>> BEGIN GIVEN INFORMATION

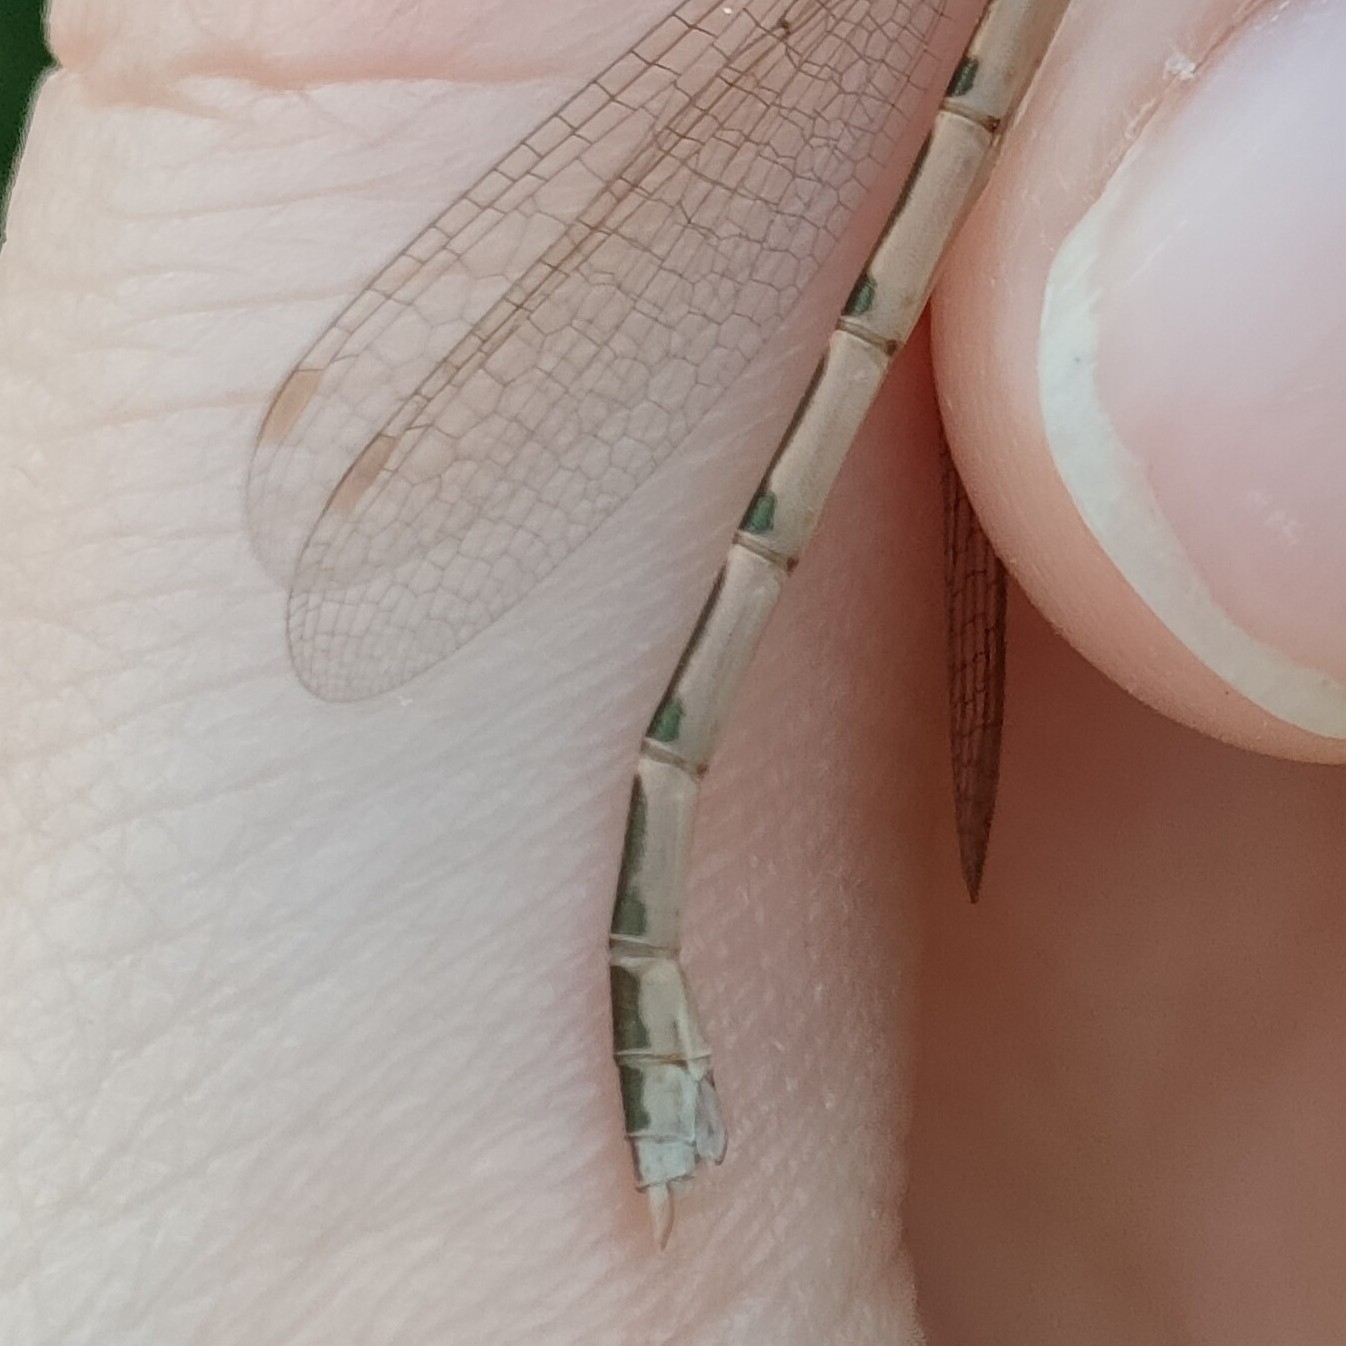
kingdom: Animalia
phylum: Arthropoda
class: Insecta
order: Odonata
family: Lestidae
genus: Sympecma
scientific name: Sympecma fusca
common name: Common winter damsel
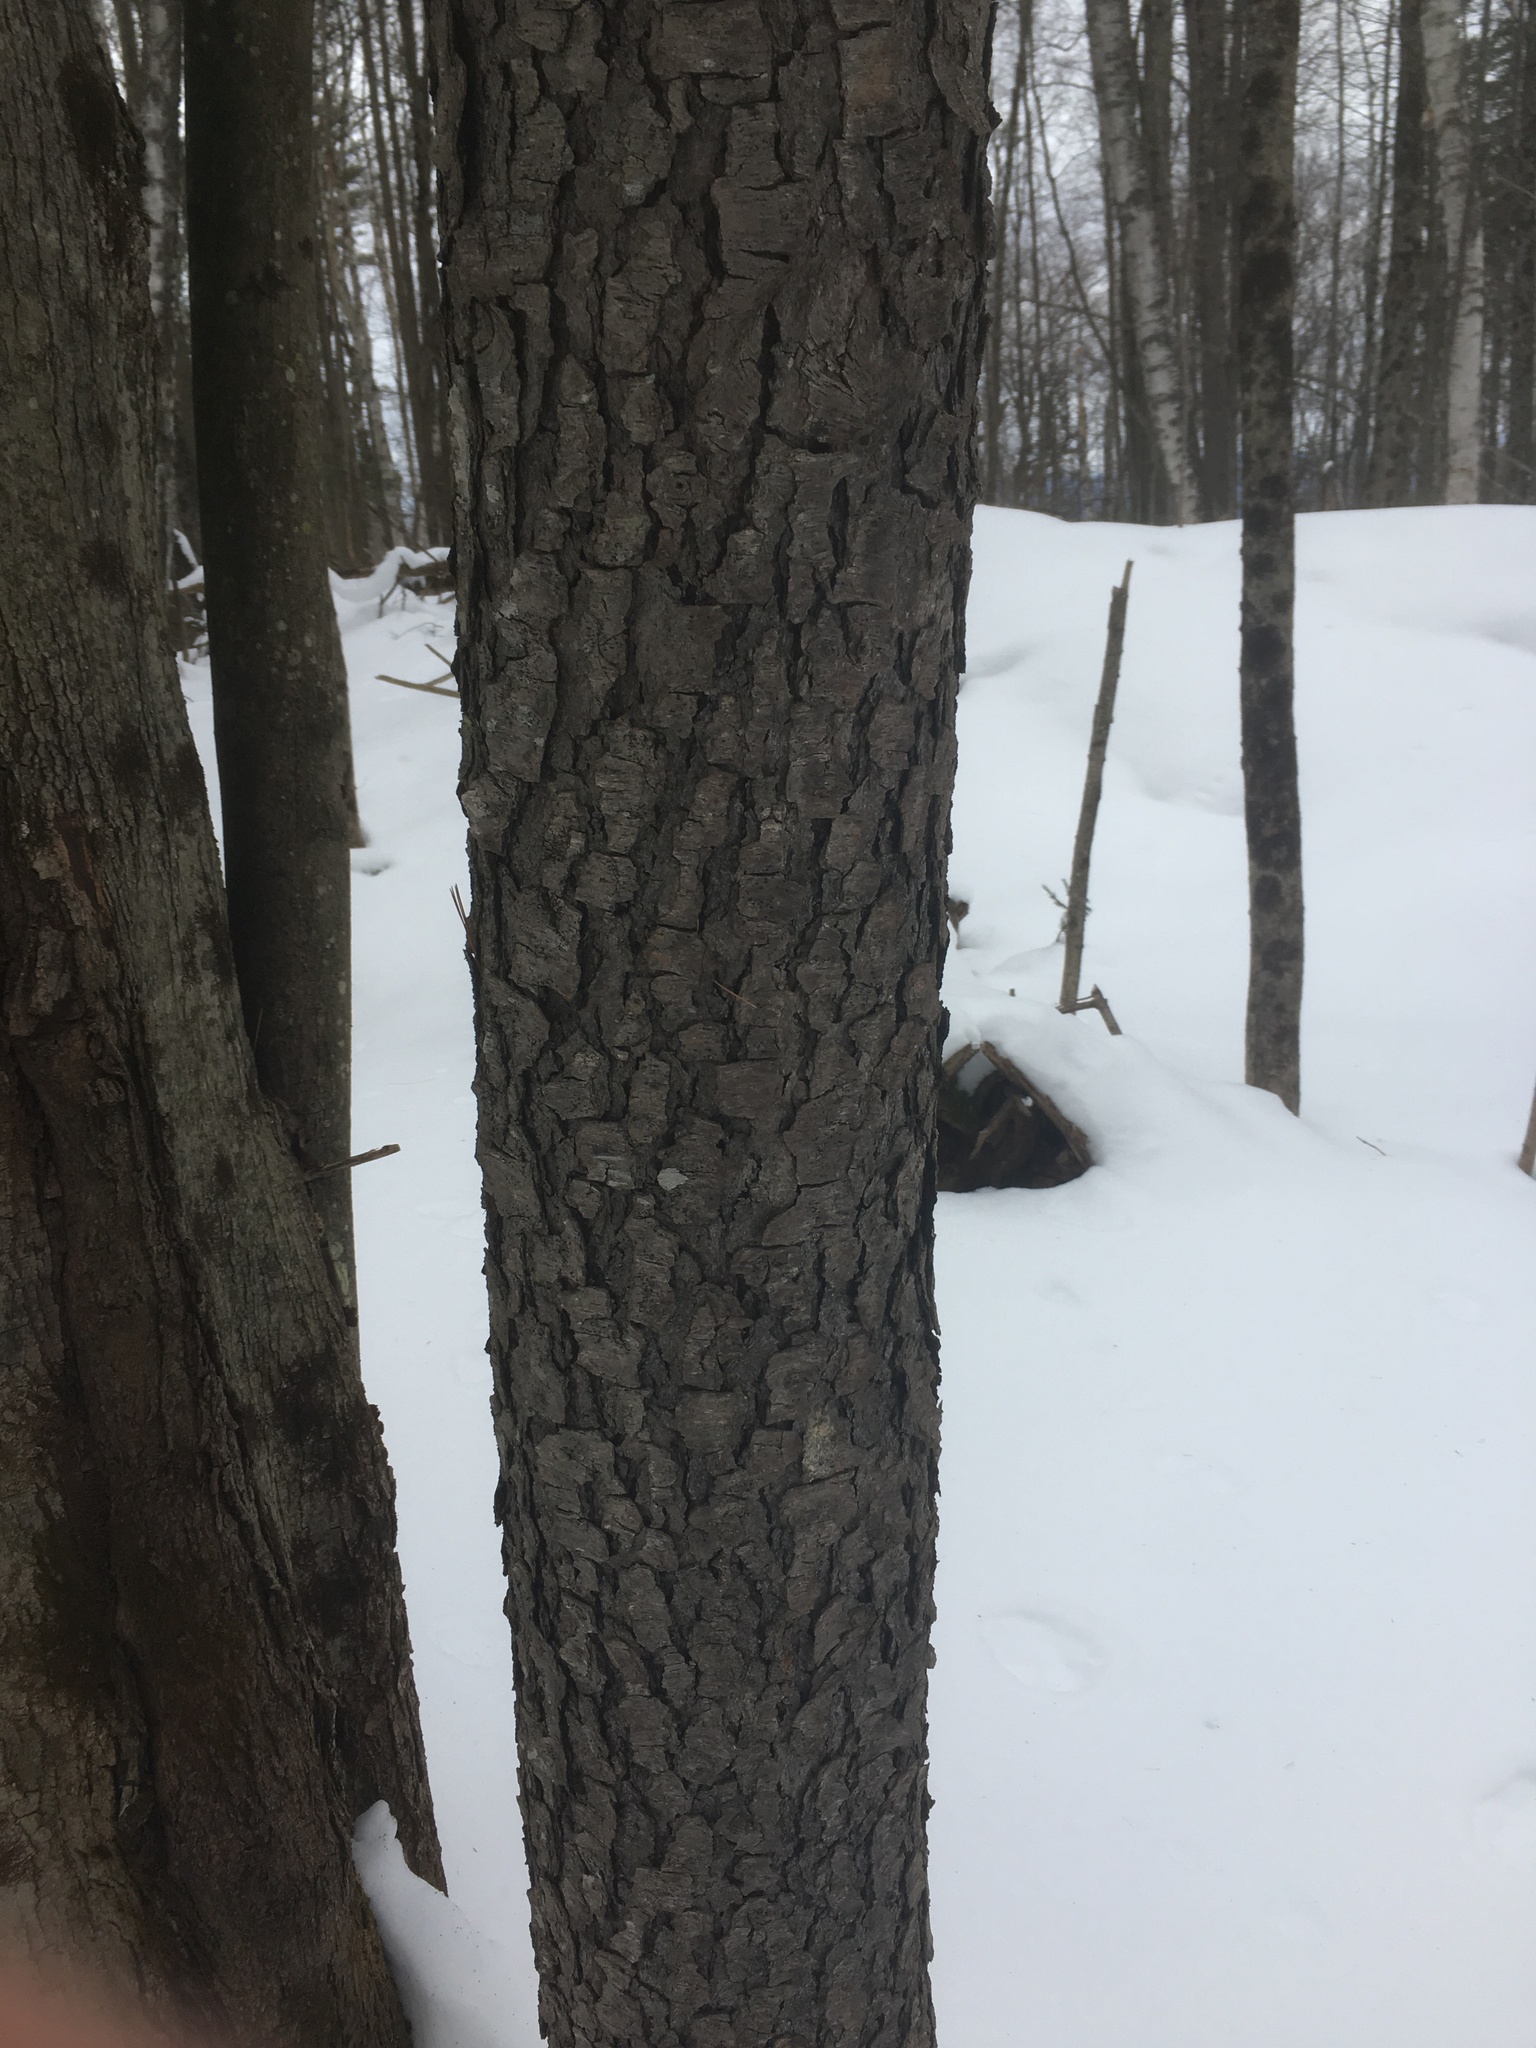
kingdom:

>> END GIVEN INFORMATION
>> BEGIN GIVEN INFORMATION

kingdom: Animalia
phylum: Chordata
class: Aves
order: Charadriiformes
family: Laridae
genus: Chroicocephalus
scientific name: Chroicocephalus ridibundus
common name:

>> END GIVEN INFORMATION
>> BEGIN GIVEN INFORMATION

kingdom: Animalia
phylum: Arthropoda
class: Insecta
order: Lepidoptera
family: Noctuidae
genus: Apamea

>> END GIVEN INFORMATION

• [WORK REQUIRED] Report every line in the rows above that contains the string "name", copying each line in full.

• [THE COMPLETED TASK]
scientific name: Sympecma fusca
common name: Common winter damsel
scientific name: Chroicocephalus ridibundus
common name:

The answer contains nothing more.